Stream: git-wasmtime

Topic: wasmtime / Issue #871 Documentation for sandboxing mechanism


view this post on Zulip Wasmtime GitHub notifications bot (Mar 21 2020 at 04:08):

sunfishcode commented on Issue #871:

Hello! I recently started adding some content to the security-sandboxing document, and it answers this question, at least at a high level.

All "pointers" in C are compiled into wasm as indices into linear memory, which you can think of as just an array of bytes, with bounds checking. So while your vulnerable C code may store beyond the ends of the nominal array, it can't access any memory outside the wasm instance's memory.

Also, all control transfers in wasm are checked, at compile time or runtime, to ensure they go to known branch/jump destinations. Among other things, this means that even if you load a machine-code payload, you can't make the program jump to it.

Does this clarify things? If not, please let us know as we're interested in expanding the documentation to answer questions people have!

view this post on Zulip Wasmtime GitHub notifications bot (Mar 06 2021 at 11:45):

bluescreen303 commented on Issue #871:

better late than never :)

Yes, that document clarifies things a lot. Many thanks!

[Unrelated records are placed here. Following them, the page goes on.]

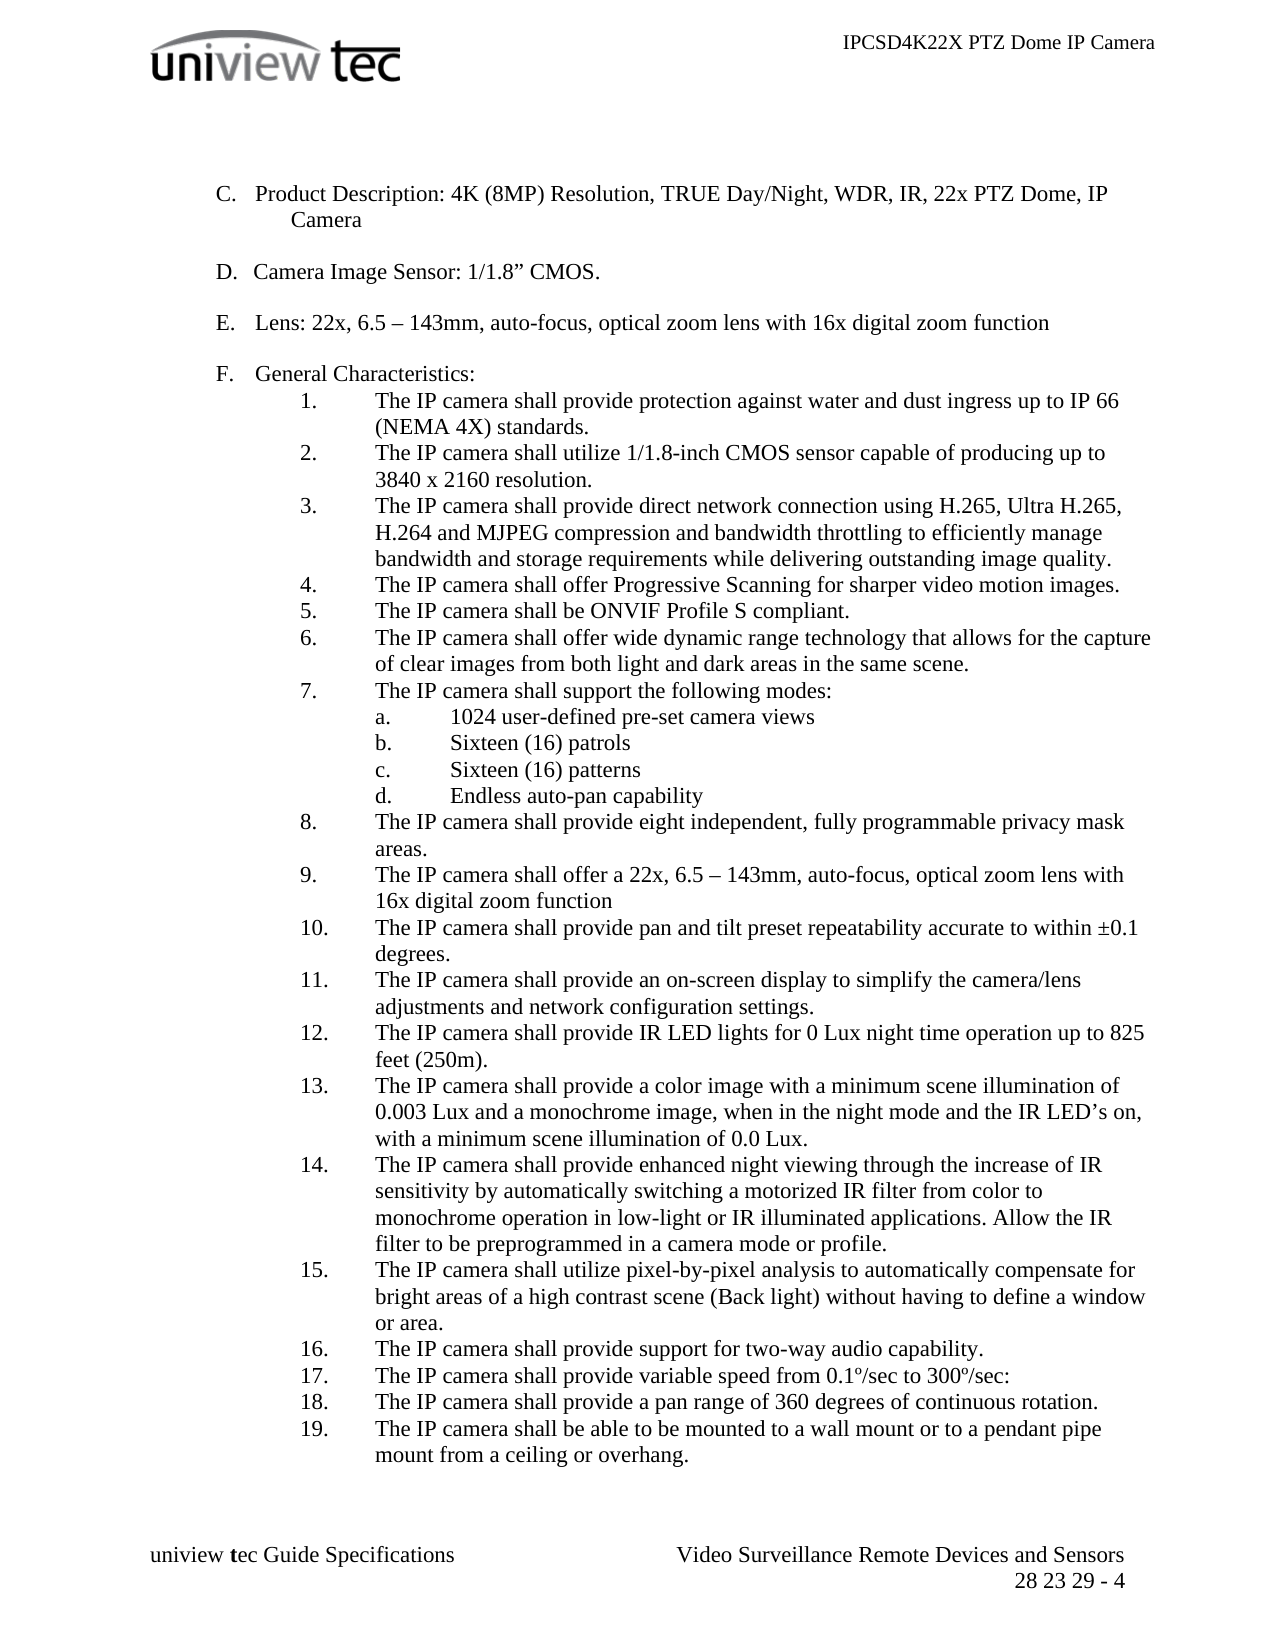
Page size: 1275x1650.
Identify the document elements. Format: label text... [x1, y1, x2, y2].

text The IP camera shall offer wide dynamic range technology that allows for the capture of clear images from both light and dark areas in the same scene. [300, 624, 1155, 677]
text The IP camera shall provide an on-screen display to simplify the camera/lens adjustments and network configuration settings. [300, 967, 1155, 1019]
text The IP camera shall provide direct network connection using H.265, Ultra H.265, H.264 and MJPEG compression and bandwidth throttling to efficiently manage bandwidth and storage requirements while delivering outstanding image quality. [300, 492, 1155, 571]
text The IP camera shall be ONVIF Profile S compliant. [300, 598, 1155, 624]
text The IP camera shall utilize 1/1.8-inch CMOS sensor capable of producing up to 3840 x 2160 resolution. [300, 439, 1155, 492]
text Sixteen (16) patrols [375, 729, 1155, 756]
text The IP camera shall provide IR LED lights for 0 Lux night time operation up to 825 feet (250m). [300, 1019, 1155, 1072]
text The IP camera shall offer a 22x, 6.5 – 143mm, auto-focus, optical zoom lens with 16x digital zoom function [300, 861, 1155, 914]
text The IP camera shall offer Progressive Scanning for sharper video motion images. [300, 571, 1155, 598]
text The IP camera shall provide pan and tilt preset repeatability accurate to within ±0.1 degrees. [300, 914, 1155, 967]
text The IP camera shall be able to be mounted to a wall mount or to a pendant pipe mount from a ceiling or overhang. [300, 1414, 1155, 1467]
text Sixteen (16) patterns [375, 756, 1155, 782]
text 1024 user-defined pre-set camera views [375, 703, 1155, 729]
text The IP camera shall provide support for two-way audio capability. [300, 1336, 1155, 1362]
text General Characteristics: [216, 360, 1155, 387]
text The IP camera shall provide a color image with a minimum scene illumination of 0.003 Lux and a monochrome image, when in the night mode and the IR LED’s on, with a minimum scene illumination of 0.0 Lux. [300, 1072, 1155, 1151]
text Product Description: 4K (8MP) Resolution, TRUE Day/Night, WDR, IR, 22x PTZ Dome, IP Camera [216, 180, 1155, 233]
text Endless auto-pan capability [375, 782, 1155, 808]
text The IP camera shall provide a pan range of 360 degrees of continuous rotation. [300, 1388, 1155, 1414]
text The IP camera shall provide eight independent, fully programmable privacy mask areas. [300, 808, 1155, 861]
text The IP camera shall provide variable speed from 0.1º/sec to 300º/sec: [300, 1362, 1155, 1388]
text The IP camera shall provide enhanced night viewing through the increase of IR sensitivity by automatically switching a motorized IR filter from color to monochrome operation in low-light or IR illuminated applications. Allow the IR filter to be preprogrammed in a camera mode or profile. [300, 1151, 1155, 1256]
picture [150, 30, 400, 82]
text The IP camera shall support the following modes: [300, 677, 1155, 703]
text The IP camera shall provide protection against water and dust ingress up to IP 66 (NEMA 4X) standards. [300, 387, 1155, 439]
text Camera Image Sensor: 1/1.8” CMOS. [216, 258, 1155, 284]
text Lens: 22x, 6.5 – 143mm, auto-focus, optical zoom lens with 16x digital zoom function [216, 309, 1155, 335]
text The IP camera shall utilize pixel-by-pixel analysis to automatically compensate for bright areas of a high contrast scene (Back light) without having to define a window or area. [300, 1256, 1155, 1336]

view this post on Zulip Wasmtime GitHub notifications bot (Mar 06 2021 at 11:45):

bluescreen303 closed Issue #871:

I noticed the documentation for how the sandbox works is just a stub currently. I would really like to know more about it, so this issue is just to track progress.

One thing I would really like to get clarified is how the sandbox (and possibly the just-in-time compilation of wasm to machine code) will protect against the following scenario:

My guess is that either the overflowing wouldn't work (how is this protected given that c is compilable into wasm), or there is no way to get the overflowed malicious code to execute (how would wasmtime protect against this?), but I would like some nice documentation explaining this.